Infections and Cancer Epidemiology Group
The Infections and Cancer Epidemiology Group (ICE) provides regular global estimates of the cancer burden attributable to infections as key public health policy indicators, incorporating new data and an improved methodology. Etiological priorities include establishing the population attributable fraction of HIV for cancer (particularly cervical cancer) and of Epstein–Barr virus for non-Hodgkin lymphoma and gastric carcinoma, as well as collating evidence on strongly suspected causal associations (e.g. hepatitis B virus and non-Hodgkin lymphoma, hepatitis C virus and cholangiocarcinoma) through new molecular epidemiology studies and/or meta-analyses.
ICE leads collaborative re-analyses and multicentre molecular epidemiological studies to address pertinent hypotheses in infection-attributable cancer research that cannot be addressed by any single study. A good example of this is human papillomavirus (HPV)-related anal cancer, which is rare at a global level but has an elevated incidence in certain high-risk groups, requiring a broad range of epidemiological approaches to understanding its natural history, including interaction with HIV, to inform prevention.

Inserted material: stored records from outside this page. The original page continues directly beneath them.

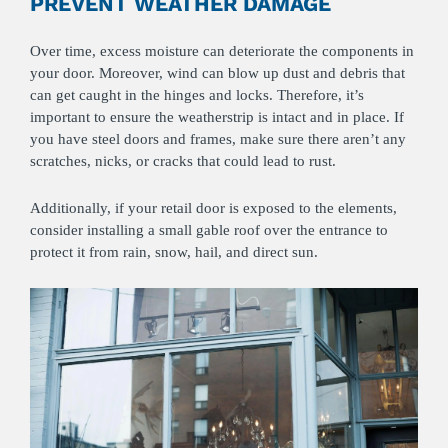
PREVENT WEATHER DAMAGE
Over time, excess moisture can deteriorate the components in
your door. Moreover, wind can blow up dust and debris that
can get caught in the hinges and locks. Therefore, it’s
important to ensure the weatherstrip is intact and in place. If
you have steel doors and frames, make sure there aren’t any
scratches, nicks, or cracks that could lead to rust.
Additionally, if your retail door is exposed to the elements,
consider installing a small gable roof over the entrance to
protect it from rain, snow, hail, and direct sun.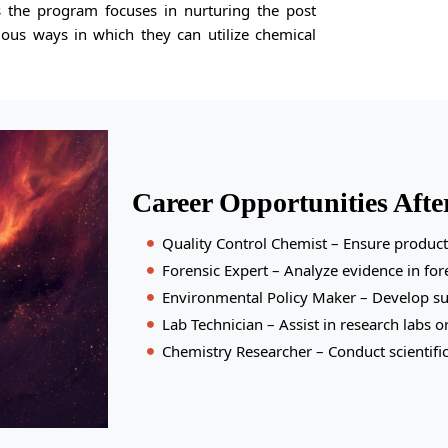
us the program focuses in nurturing the post
ious ways in which they can utilize chemical
Career Opportunities Afte
Quality Control Chemist – Ensure product 
Forensic Expert – Analyze evidence in fore
Environmental Policy Maker – Develop sus
Lab Technician – Assist in research labs o
Chemistry Researcher – Conduct scientific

Research on HPV and cervical cancer is well advanced on the pathway from discovery to application in public health policy. As the emphasis increasingly shifts towards the implementation of existing tools and the World Health Organization (WHO) strategy for the global elimination of cervical cancer as a public health problem, a research priority in ICE is to evaluate (through the generation of original data on effectiveness from low- and middle-income countries), as well as to model, the impact of cervical cancer control programmes, particularly HPV vaccination.
ICE liaises with WHO to ensure efficient provision of the most relevant research outcomes and advice for global prevention strategies for infection-attributable cancers.